- [ABOUT THIS EXERCISE]: Records follow. Pull out every line that contains "travel".
[Start of Attachment]
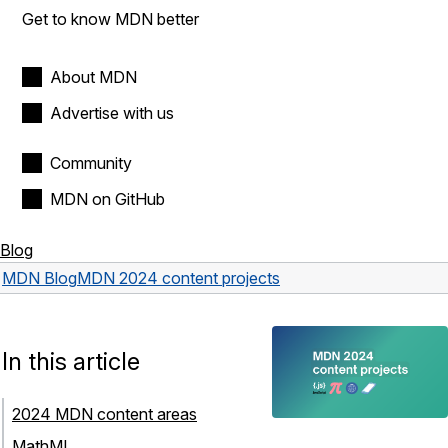
Get to know MDN better
About MDN
Advertise with us
Community
MDN on GitHub
Blog
MDN Blog
MDN 2024 content projects
In this article
2024 MDN content areas
MathML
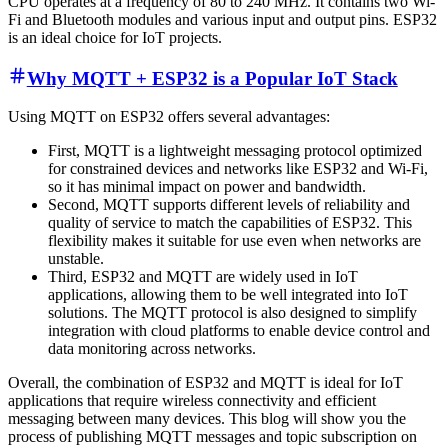
CPU operates at a frequency of 80 to 240 MHz. It contains two Wi-
Fi and Bluetooth modules and various input and output pins. ESP32
is an ideal choice for IoT projects.
Why MQTT + ESP32 is a Popular IoT Stack
Using MQTT on ESP32 offers several advantages:
First, MQTT is a lightweight messaging protocol optimized
for constrained devices and networks like ESP32 and Wi-Fi,
so it has minimal impact on power and bandwidth.
Second, MQTT supports different levels of reliability and
quality of service to match the capabilities of ESP32. This
flexibility makes it suitable for use even when networks are
unstable.
Third, ESP32 and MQTT are widely used in IoT
applications, allowing them to be well integrated into IoT
solutions. The MQTT protocol is also designed to simplify
integration with cloud platforms to enable device control and
data monitoring across networks.
Overall, the combination of ESP32 and MQTT is ideal for IoT
applications that require wireless connectivity and efficient
messaging between many devices. This blog will show you the
process of publishing MQTT messages and topic subscription on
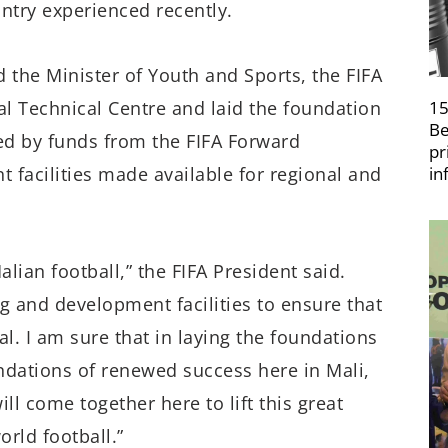
untry experienced recently.
he Minister of Youth and Sports, the FIFA
nal Technical Centre and laid the foundation
15
Be
ted by funds from the FIFA Forward
pr
 facilities made available for regional and
in
lian football,” the FIFA President said.
ng and development facilities to ensure that
al. I am sure that in laying the foundations
undations of renewed success here in Mali,
ll come together here to lift this great
orld football.”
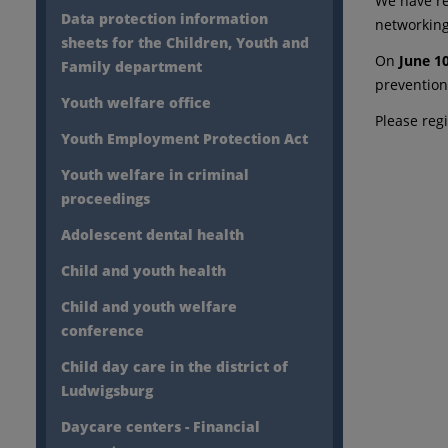
We have re
Data protection information
networking
sheets for the Children, Youth and
On
June 1
Family department
prevention 
Youth welfare office
Please reg
Youth Employment Protection Act
Youth welfare in criminal
proceedings
Adolescent dental health
Child and youth health
Child and youth welfare
conference
Child day care in the district of
Ludwigsburg
Daycare centers - Financial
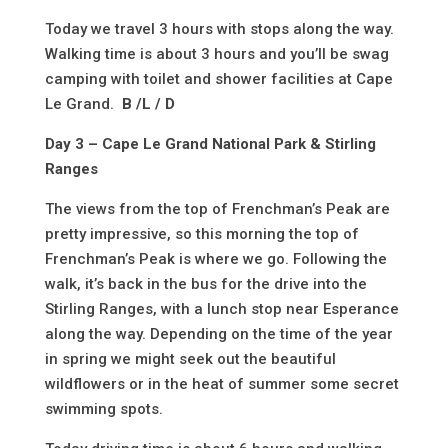
Today we travel 3 hours with stops along the way.
Walking time is about 3 hours and you’ll be swag
camping with toilet and shower facilities at Cape
Le Grand.
B /L / D
Day 3 – Cape Le Grand National Park & Stirling
Ranges
The views from the top of Frenchman’s Peak are
pretty impressive, so this morning the top of
Frenchman’s Peak is where we go. Following the
walk, it’s back in the bus for the drive into the
Stirling Ranges, with a lunch stop near Esperance
along the way. Depending on the time of the year
in spring we might seek out the beautiful
wildflowers or in the heat of summer some secret
swimming spots.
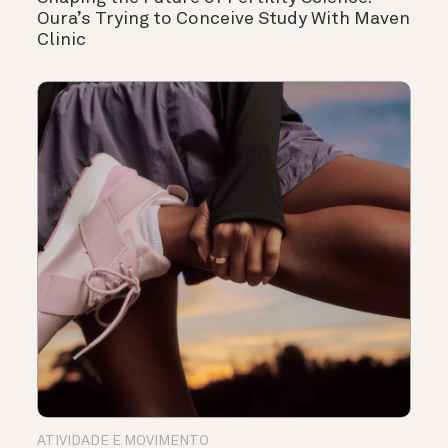
Oura’s Trying to Conceive Study With Maven
Clinic
ATIVIDADE E MOVIMENTO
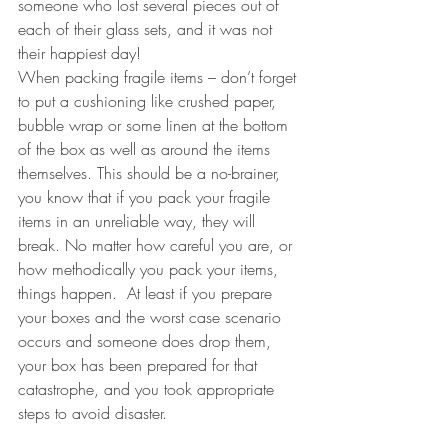
someone who lost several pieces out of 
each of their glass sets, and it was not 
their happiest day!  
When packing fragile items – don’t forget 
to put a cushioning like crushed paper, 
bubble wrap or some linen at the bottom 
of the box as well as around the items 
themselves. This should be a no-brainer, 
you know that if you pack your fragile 
items in an unreliable way, they will 
break. No matter how careful you are, or 
how methodically you pack your items, 
things happen.  At least if you prepare 
your boxes and the worst case scenario 
occurs and someone does drop them, 
your box has been prepared for that 
catastrophe, and you took appropriate 
steps to avoid disaster. 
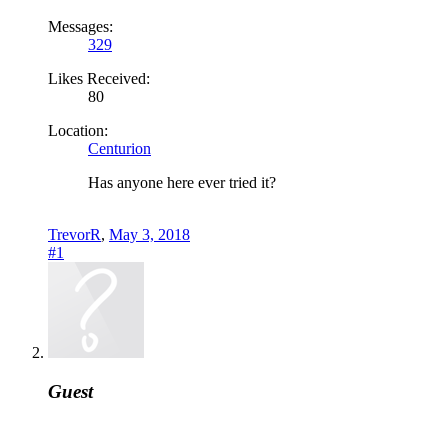
Messages:
329
Likes Received:
80
Location:
Centurion
Has anyone here ever tried it?
TrevorR
,
May 3, 2018
#1
Guest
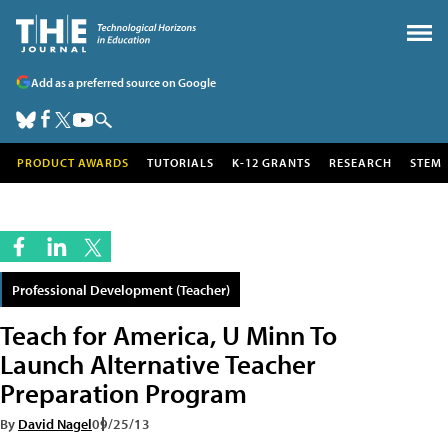
Add as a preferred source on Google
PRODUCT AWARDS
TUTORIALS
K-12 GRANTS
RESEARCH
STEM
Professional Development (Teacher)
Teach for America, U Minn To
Launch Alternative Teacher
Preparation Program
By
David Nagel
09/25/13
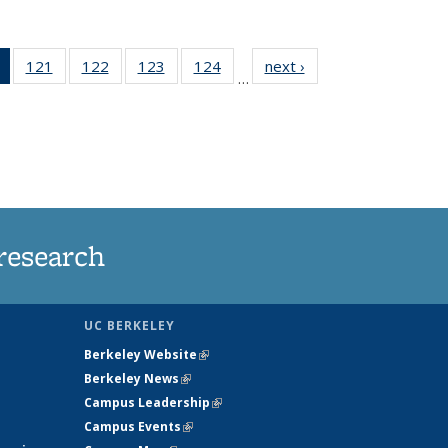
of 135
121
of
122
of
123
of
124
of
next ›
News
…
News
135
135
135
135
(Current
News
News
News
News
page)
research
UC BERKELEY
Berkeley Website
(link is external)
Berkeley News
(link is external)
Campus Leadership
(link is external)
Campus Events
(link is external)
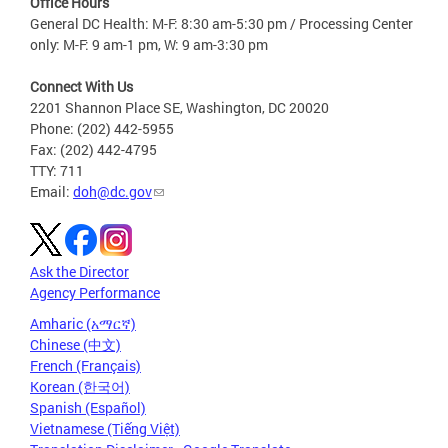
Office Hours
General DC Health: M-F: 8:30 am-5:30 pm / Processing Center
only: M-F: 9 am-1 pm, W: 9 am-3:30 pm
Connect With Us
2201 Shannon Place SE, Washington, DC 20020
Phone: (202) 442-5955
Fax: (202) 442-4795
TTY: 711
Email:
doh@dc.gov
Ask the Director
Agency Performance
Amharic (አማርኛ)
Chinese (中文)
French (Français)
Korean (한국어)
Spanish (Español)
Vietnamese (Tiếng Việt)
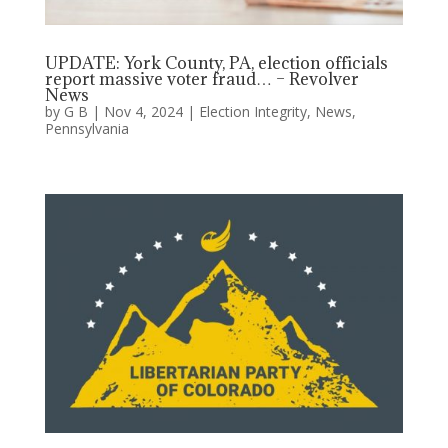
UPDATE: York County, PA, election officials
report massive voter fraud… – Revolver
News
by
G B
|
Nov 4, 2024
|
Election Integrity
,
News
,
Pennsylvania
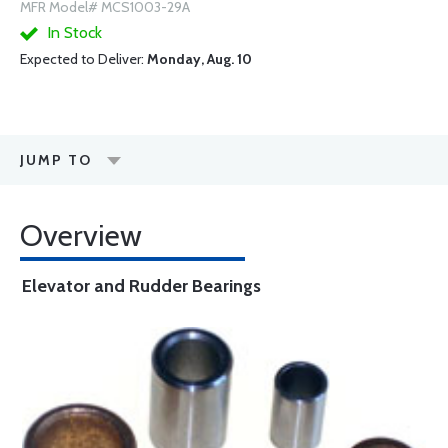
MFR Model# MCS1003-29A
In Stock
Expected to Deliver:
Monday, Aug. 10
JUMP TO
Overview
Elevator and Rudder Bearings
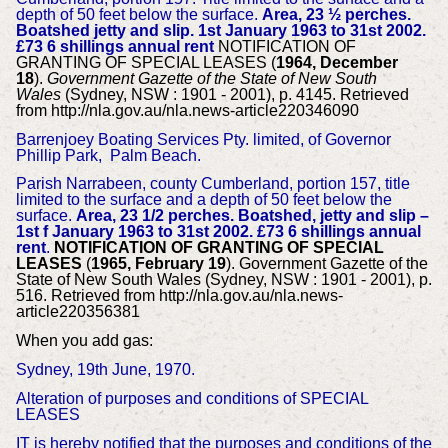
depth of 50 feet below the surface.
Area, 23 ½ perches.
Boatshed jetty and slip. 1st January 1963 to 31st 2002.
£73 6 shillings annual rent
NOTIFICATION OF
GRANTING OF SPECIAL LEASES (
1964, December
18
).
Government Gazette of the State of New South
Wales
(Sydney, NSW : 1901 - 2001), p. 4145. Retrieved
from http://nla.gov.au/nla.news-article220346090
Barrenjoey Boating Services Pty. limited, of Governor
Phillip Park, Palm Beach.
Parish Narrabeen, county Cumberland, portion 157, title
limited to the surface and a depth of 50 feet below the
surface.
Area, 23 1/2 perches.
Boatshed, jetty and slip –
1st f January 1963 to 31st 2002. £73 6 shillings annual
rent
.
NOTIFICATION OF GRANTING OF SPECIAL
LEASES
(
1965, February 19
). Government Gazette of the
State of New South Wales (Sydney, NSW : 1901 - 2001), p.
516. Retrieved from http://nla.gov.au/nla.news-
article220356381
When you add gas:
Sydney, 19th June, 1970.
Alteration of purposes and conditions of SPECIAL
LEASES
IT is hereby notified that the purposes and conditions of the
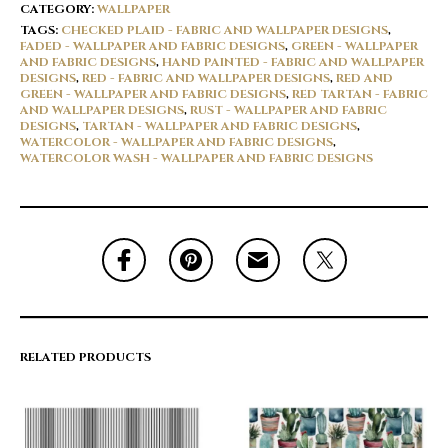
CATEGORY:
WALLPAPER
TAGS:
CHECKED PLAID - FABRIC AND WALLPAPER DESIGNS
,
FADED - WALLPAPER AND FABRIC DESIGNS
,
GREEN - WALLPAPER
AND FABRIC DESIGNS
,
HAND PAINTED - FABRIC AND WALLPAPER
DESIGNS
,
RED - FABRIC AND WALLPAPER DESIGNS
,
RED AND
GREEN - WALLPAPER AND FABRIC DESIGNS
,
RED TARTAN - FABRIC
AND WALLPAPER DESIGNS
,
RUST - WALLPAPER AND FABRIC
DESIGNS
,
TARTAN - WALLPAPER AND FABRIC DESIGNS
,
WATERCOLOR - WALLPAPER AND FABRIC DESIGNS
,
WATERCOLOR WASH - WALLPAPER AND FABRIC DESIGNS
RELATED PRODUCTS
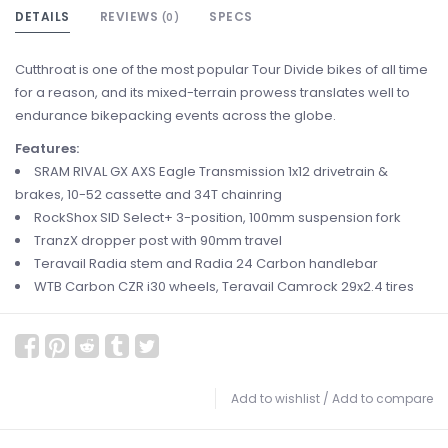
DETAILS
REVIEWS
SPECS
(0)
Cutthroat is one of the most popular Tour Divide bikes of all time
for a reason, and its mixed-terrain prowess translates well to
endurance bikepacking events across the globe.
Features:
SRAM RIVAL GX AXS Eagle Transmission 1x12 drivetrain &
brakes, 10-52 cassette and 34T chainring​
RockShox SID Select+ 3-position, 100mm suspension fork
TranzX dropper post with 90mm travel
Teravail Radia stem and Radia 24 Carbon handlebar
WTB Carbon CZR i30 wheels, Teravail Camrock 29x2.4 tires​
Add to wishlist
/
Add to compare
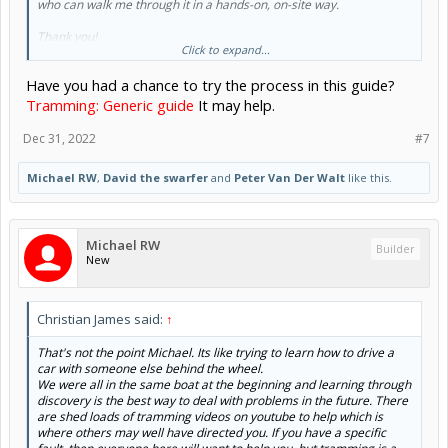
who can walk me through it in a hands-on, on-site way.
Thank you!
Click to expand...
Michael
Have you had a chance to try the process in this guide?
Tramming: Generic guide
It may help.
Dec 31, 2022
#7
Michael RW
,
David the swarfer
and
Peter Van Der Walt
like this.
Michael RW
Builder
New
Christian James said:
↑
That's not the point Michael. Its like trying to learn how to drive a
car with someone else behind the wheel.
We were all in the same boat at the beginning and learning through
discovery is the best way to deal with problems in the future. There
are shed loads of tramming videos on youtube to help which is
where others may well have directed you. If you have a specific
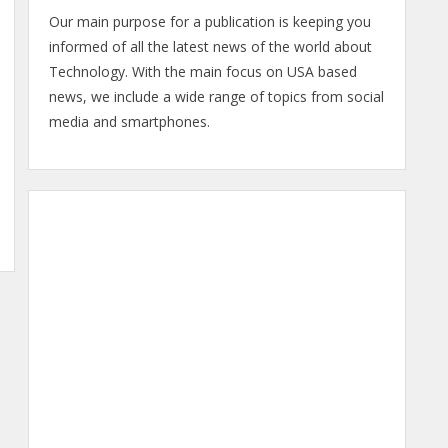
Our main purpose for a publication is keeping you
informed of all the latest news of the world about
Technology. With the main focus on USA based
news, we include a wide range of topics from social
media and smartphones.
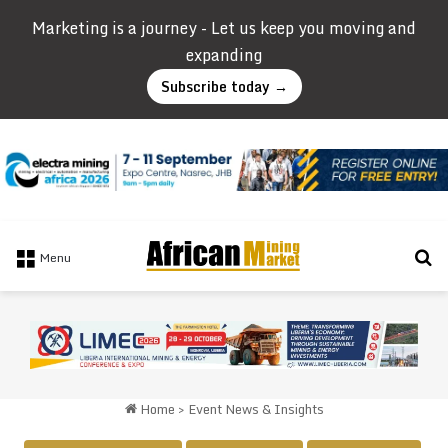
Marketing is a journey - Let us keep you moving and
expanding
Subscribe today →
Se
Menu
Home
>
Event News & Insights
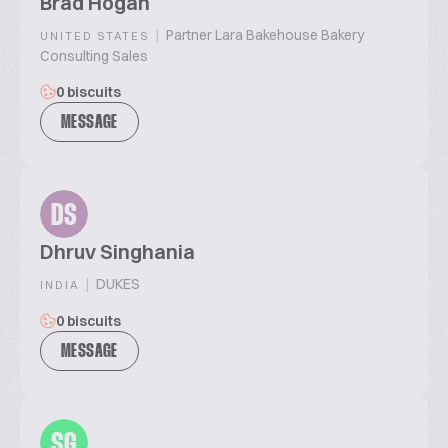
Brad Hogan
|
Partner Lara Bakehouse Bakery
UNITED STATES
Consulting Sales
0 biscuits
MESSAGE
DS
Dhruv Singhania
|
DUKES
INDIA
0 biscuits
MESSAGE
SG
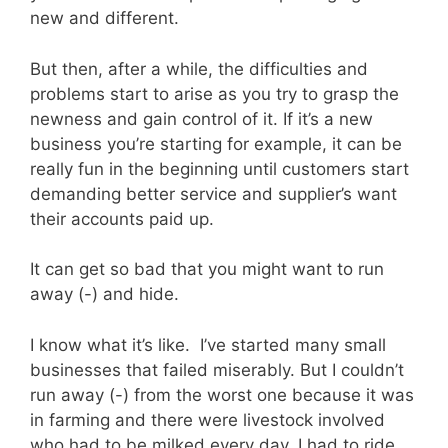
new and different.
But then, after a while, the difficulties and
problems start to arise as you try to grasp the
newness and gain control of it. If it’s a new
business you’re starting for example, it can be
really fun in the beginning until customers start
demanding better service and supplier’s want
their accounts paid up.
It can get so bad that you might want to run
away (-) and hide.
I know what it’s like. I’ve started many small
businesses that failed miserably. But I couldn’t
run away (-) from the worst one because it was
in farming and there were livestock involved
who had to be milked every day. I had to ride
[End of Attachment]
- [SOLVED EXERCISE]:
Today we travel 3 hours with stops along the way.
TranzX dropper post with 90mm travel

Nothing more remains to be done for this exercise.